Once managers at the Panoche Drainage District discovered the eggs, they immediately, permanently closed the open drains where avocets and stilts were nesting, state officials said.

Finnegan said the agency was developing a flexible approach to safeguard waterfowl in its official proposal, as well as in a second, competing proposal drawn up by the Westlands Water District, a coalition of giant lettuce, citrus and tomato growers in the fertile valley.

The pilot recycling projects are slated to be expanded in both, and designs are still being finalized.

"We want be responsive to ensure we have an effective, adaptive approach and make sure we're not causing undue damage to the environment," he said. "We also acknowledge that treatment at this scale has not be totally tested or proven."

Westlands' general manager and general counsel Tom Birmingham said Wednesday that the agency was prepared to spend the $700 million he estimated it would cost the private sector to fix the vexing problem, and would keep a close watch to ensure wildlife was protected.

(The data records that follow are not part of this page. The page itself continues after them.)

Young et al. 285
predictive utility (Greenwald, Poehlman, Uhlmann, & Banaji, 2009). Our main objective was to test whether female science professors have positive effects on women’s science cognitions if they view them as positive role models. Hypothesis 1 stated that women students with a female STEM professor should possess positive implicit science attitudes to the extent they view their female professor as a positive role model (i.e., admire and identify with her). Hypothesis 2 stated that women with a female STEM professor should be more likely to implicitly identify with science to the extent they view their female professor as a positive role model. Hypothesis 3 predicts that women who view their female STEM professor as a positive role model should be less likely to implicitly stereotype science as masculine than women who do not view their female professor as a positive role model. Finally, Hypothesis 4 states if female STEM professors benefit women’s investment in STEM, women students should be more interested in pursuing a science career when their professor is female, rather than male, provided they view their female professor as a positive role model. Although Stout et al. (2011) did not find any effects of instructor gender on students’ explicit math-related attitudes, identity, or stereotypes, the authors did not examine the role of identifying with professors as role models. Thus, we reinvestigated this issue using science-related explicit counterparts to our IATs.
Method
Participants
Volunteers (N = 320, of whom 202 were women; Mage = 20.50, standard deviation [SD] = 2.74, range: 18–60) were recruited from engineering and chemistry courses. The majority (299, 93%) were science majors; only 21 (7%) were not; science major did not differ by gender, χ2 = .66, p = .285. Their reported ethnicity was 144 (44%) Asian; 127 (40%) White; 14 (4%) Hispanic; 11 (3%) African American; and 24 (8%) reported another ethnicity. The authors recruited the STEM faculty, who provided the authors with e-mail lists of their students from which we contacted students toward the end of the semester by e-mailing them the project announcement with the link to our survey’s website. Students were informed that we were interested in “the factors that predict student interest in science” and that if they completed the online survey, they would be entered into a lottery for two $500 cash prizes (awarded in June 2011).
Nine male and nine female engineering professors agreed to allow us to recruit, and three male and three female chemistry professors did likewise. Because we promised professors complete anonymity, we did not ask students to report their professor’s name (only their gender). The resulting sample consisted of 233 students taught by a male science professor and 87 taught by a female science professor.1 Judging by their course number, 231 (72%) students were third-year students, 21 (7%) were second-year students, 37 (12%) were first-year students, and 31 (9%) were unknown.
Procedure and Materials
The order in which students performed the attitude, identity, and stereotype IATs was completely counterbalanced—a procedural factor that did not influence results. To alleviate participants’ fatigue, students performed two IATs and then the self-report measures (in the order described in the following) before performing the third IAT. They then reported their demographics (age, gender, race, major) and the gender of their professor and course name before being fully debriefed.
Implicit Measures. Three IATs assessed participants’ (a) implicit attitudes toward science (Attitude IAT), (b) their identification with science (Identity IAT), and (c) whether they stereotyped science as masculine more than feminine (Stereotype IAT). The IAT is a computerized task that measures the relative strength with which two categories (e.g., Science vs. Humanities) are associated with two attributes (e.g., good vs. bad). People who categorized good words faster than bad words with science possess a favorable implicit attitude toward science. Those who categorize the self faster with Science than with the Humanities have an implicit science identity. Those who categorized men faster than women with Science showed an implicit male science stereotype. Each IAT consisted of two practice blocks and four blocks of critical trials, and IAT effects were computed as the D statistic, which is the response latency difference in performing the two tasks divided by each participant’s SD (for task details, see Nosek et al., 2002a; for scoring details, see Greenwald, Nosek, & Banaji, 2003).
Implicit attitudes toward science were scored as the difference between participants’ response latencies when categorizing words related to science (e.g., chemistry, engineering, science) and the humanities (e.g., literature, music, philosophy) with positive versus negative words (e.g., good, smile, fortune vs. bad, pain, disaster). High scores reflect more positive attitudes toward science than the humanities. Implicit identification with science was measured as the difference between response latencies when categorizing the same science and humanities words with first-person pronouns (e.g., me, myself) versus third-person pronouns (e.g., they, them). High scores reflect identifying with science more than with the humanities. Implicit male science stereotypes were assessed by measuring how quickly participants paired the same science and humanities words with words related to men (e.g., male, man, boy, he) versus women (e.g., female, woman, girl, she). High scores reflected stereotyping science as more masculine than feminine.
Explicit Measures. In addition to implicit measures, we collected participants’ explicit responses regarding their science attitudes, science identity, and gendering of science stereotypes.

"These techniques can work to manage drain water in an environmentally responsible way," Birmingham said. "With adaptive management, if you discover a problem you can take immediate action to correct it."

Farmers and the federal government have been fighting over the drainage mess since the 1980s, when thousands of birds died and were born without limbs after nesting in ponds of contaminated irrigation water.

After the disaster, land managers at the Kesterson Wildlife Refuge, some 80 miles northeast of Fresno, covered up the evaporation ponds with dirt, and wild birds flocked back to the region, a popular stopover on the Pacific flyway.

Powerful agribusinesses sued, claiming the federal government was responsible for cleaning up the cropland polluted by the runoff.

Decades later, the bureau - which runs a massive irrigation complex that makes farming possible in the arid Central Valley - remains under a federal court order to dispose of the tainted water.

Biologists, water districts and growers alike have tried dozens of innovative approaches to get rid of the runoff that collects after farmers irrigate their crops.

In May, Feinstein requested that the USGS comment on the contractors' proposal, but didn't publicly release the results until the AP's story.

Growing crops on fewer acres of land is one option explored in the USGS report.

But growers say fallowing fields would rob them of their livelihoods and cause major job losses throughout the region. Given the huge expense required to fix the drainage problem, farmers say they need a permanent water contract to ensure their financial viability, and to keep growing the fruits and vegetables the nation relies on.

Westlands and other water districts propose to fix the problem by shooting the polluted runoff through a sprinkler system that would allow the salts to solidify and be collected.

The report critiqued that proposal, and another to build the solar evaporation systems, calling them untested options that had not been proven to work at the scale required.

If necessary, Finnegan said the government would complete additional environmental reviews of the reuse projects, the sprinklers and other new techniques.

The study also suggested farmers boost the water they draw from underground aquifers to lower the amount of selenium brought into the environment.

Several retired federal scientists and environmental groups excluded from the San Francisco meeting hailed the report as an important step toward broadening the scientific debate.

"The science doesn't add up. They government doesn't have the answers," said Edgar Imhoff, a former top drainage official at the Department of Interior who also served as a hydrologist at the USGS. "If they go ahead with their plan, this report shows there are a lot of uncertainties that it will ever work out."